I have a million examples of things that get organized when they need to be. I think the guiding principle is to recognize when things start to fall in to bad habits. So, when you have trouble finding something in your closet, that is the ideal time to put “organize closet” on your list of things to do and perhaps schedule a time to get it done.
We have a wonderful 1920’s home that we love, but haven’t had the ability to update much since we bought it 2 1/2 years ago. The kitchen is lacking in space, to say the least. So I have what I call “dry storage” set up on an antique baker’s rack in the corner of the dinning room. It has all my flours, sugars, grains, baking supplies, large stock pots, canning equipment, etc.
It has been annoying me for some time. But last weekend it became an acute annoyance when I was having trouble finding on thing because the area had gotten somewhat cluttered. To be honest, I was having a stressful, down day and the clutter of that area was the straw that broke the camel’s back. So I took a break from the cooking tasks I was doing and reorganized the entire rack, something that hadn’t really been done in 2 1/2 years. It took me about 40 minutes.

(Page-level text extractions)
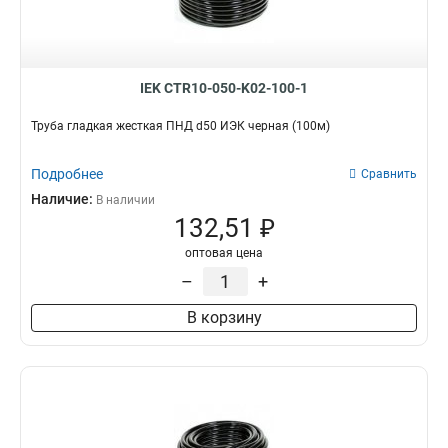
IEK CTR10-050-K02-100-1
Труба гладкая жесткая ПНД d50 ИЭК черная (100м)
Подробнее
Сравнить
Наличие:
В наличии
132,51 ₽
оптовая цена
–
+
В корзину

▶ **Exercise description**
Return the passage of the home-organizing post from "I have a million" down to "get it done.", copied word for word.

▶ **Solution for this exercise**
I have a million examples of things that get organized when they need to be. I think the guiding principle is to recognize when things start to fall in to bad habits. So, when you have trouble finding something in your closet, that is the ideal time to put “organize closet” on your list of things to do and perhaps schedule a time to get it done.